Java circular Generics

Question

I'm having a problem understanding Java generics and I've simplified to this example

class A<T extends B> {

    public void fun(T t) {

    }
}

class B {
    A a;

    public void event() {
        a.fun(this);
    }

}

The problem is that this generates a warning because A is defined inside B but A is already using it as a generic type.

My first instinct would be that my design is wrong, but in this case I can't change it. A is like a collection and B is like a node in the collection that users are supposed to override. Certain events can happen in B that require reporting back to the parent A.

But since A is defined generically with B, how do I avoid the compile warning inside B.event()

Thanks

Answer 1

The problem is that you're using a raw type on this line:

A a;

You need to specify a type for A's type parameter (T).

You could do something like this:

A<B> a;

but then A might as well not be generic at all, if I'm understanding your statement of the problem. You probably want to do something like this:

class A<T> {
  public void fun(T t) {

  }
}

class B<T extends B<T>> {
  A<B<T>> a;
  public void event() {
    a.fun(this);
  }
}    

or even this:

class A<T extends B<? extends T>> {
  public void fun(T t) {

  }
}

class B<T extends B<T>> {
  A<? super B<T>> a;
  public void event() {
    a.fun(this);
  }
}

There are a couple of variations in-between these that are possibly useful as well.

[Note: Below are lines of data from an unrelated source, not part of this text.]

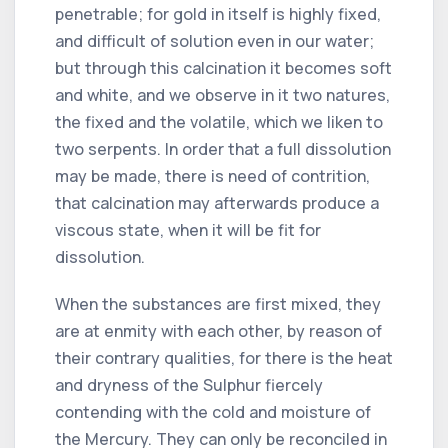
penetrable; for gold in itself is highly fixed,
and difficult of solution even in our water;
but through this calcination it becomes soft
and white, and we observe in it two natures,
the fixed and the volatile, which we liken to
two serpents. In order that a full dissolution
may be made, there is need of contrition,
that calcination may afterwards produce a
viscous state, when it will be fit for
dissolution.
When the substances are first mixed, they
are at enmity with each other, by reason of
their contrary qualities, for there is the heat
and dryness of the Sulphur fiercely
contending with the cold and moisture of
the Mercury. They can only be reconciled in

The latter example is the most generic (but obviously, also the most complicated).

The class A<T extends B<? extends T>> is ensuring that the type parameter to A is a B. Since B is itself generic, and has that cyclic type parameter, you end up needing to say B<? extends T> (simply saying T won't work here).

The class B<T extends B<T>> is as close as you can get to emulating a "self type" in Java. This lets B talk about the (almost) concrete subtype of itself. When subclassing B you'd say something like "class C extends <B<C>>". This is useful because now the type of C.a is actually A<? super B<C>>.

The ? super bit in the latter example is only useful if you plan on connecting a B with an A that isn't for exactly the same type of B. Thinking in concrete terms, suppose you had an A<Shape> and a Circle (which extends Shape which extends B). The super-wildcard lets you use them together. Without it you'd need an A<Circle> rather than an A<Shape> for your Circle.